I don’t know either of these guys personally so I don’t know if that last statement is true or not, but that was the impression I got from them.

It’s understandable to feel burnout after working on the same game for a decade, especially when you’re an intensely creative person — and that’s certainly what Craig Amai was/is. Given he worked on the game’s questing, which only got better and better with each expansion, and he had a leading role in Legion’s artifacts system, which undoubtedly took a lot out of his team … the man surely needs a break from it all.

After reading his blog post and seeing some of his followup tweets, it appears he isn’t necessarily leaving Blizzard as a whole. He might, but he might not. He’s definitely left the WoW team, though. It seems he’s on a sort of sabbatical — taking some time to explores the paths available to him, and he might settle on a path which takes him to another Blizzard title. Time will tell.


MYRAMENSGONE ASKED:

So is it safe to say that the stat squish was a complete failure since one expansion later were again running around with 2ish million HP?

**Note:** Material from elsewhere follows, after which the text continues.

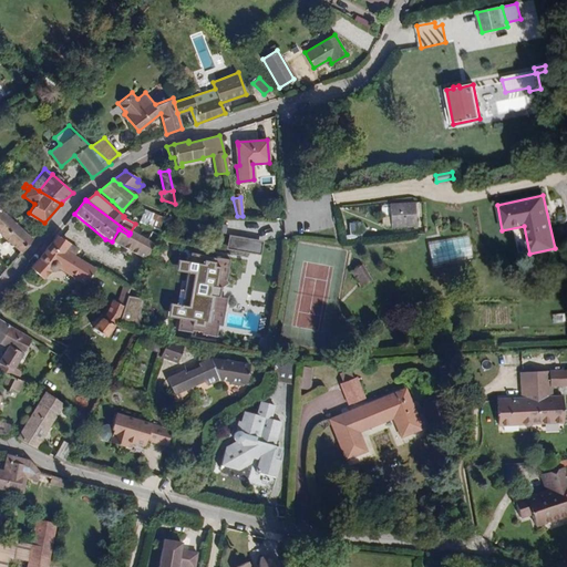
[(412,226),(411,204),(389,204),(391,227),(412,226)]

I don’t think it was a failure so much as it’s something they’ll need to do repeatedly over the course of the game’s lifetime. If they’d never squished, we’d probably be looking at a HP in the hundreds of millions instead of the single digit millions. In a persistent MMORPG where one of the players’ primary goals is better and better loot, numbers will constantly be growing over time, and when that goes on long enough, the numbers are going to get crazy. It’s just a matter of how long it takes to get to that point.

A squish happened, it brought things under control for a few years, but numbers continue to grow and another squish is inevitable. I wouldn’t be surprised if the next expansion introduces another squish … and 4-6 years from now, we’ll probably get another one. It’s a necessary, periodic maintenance.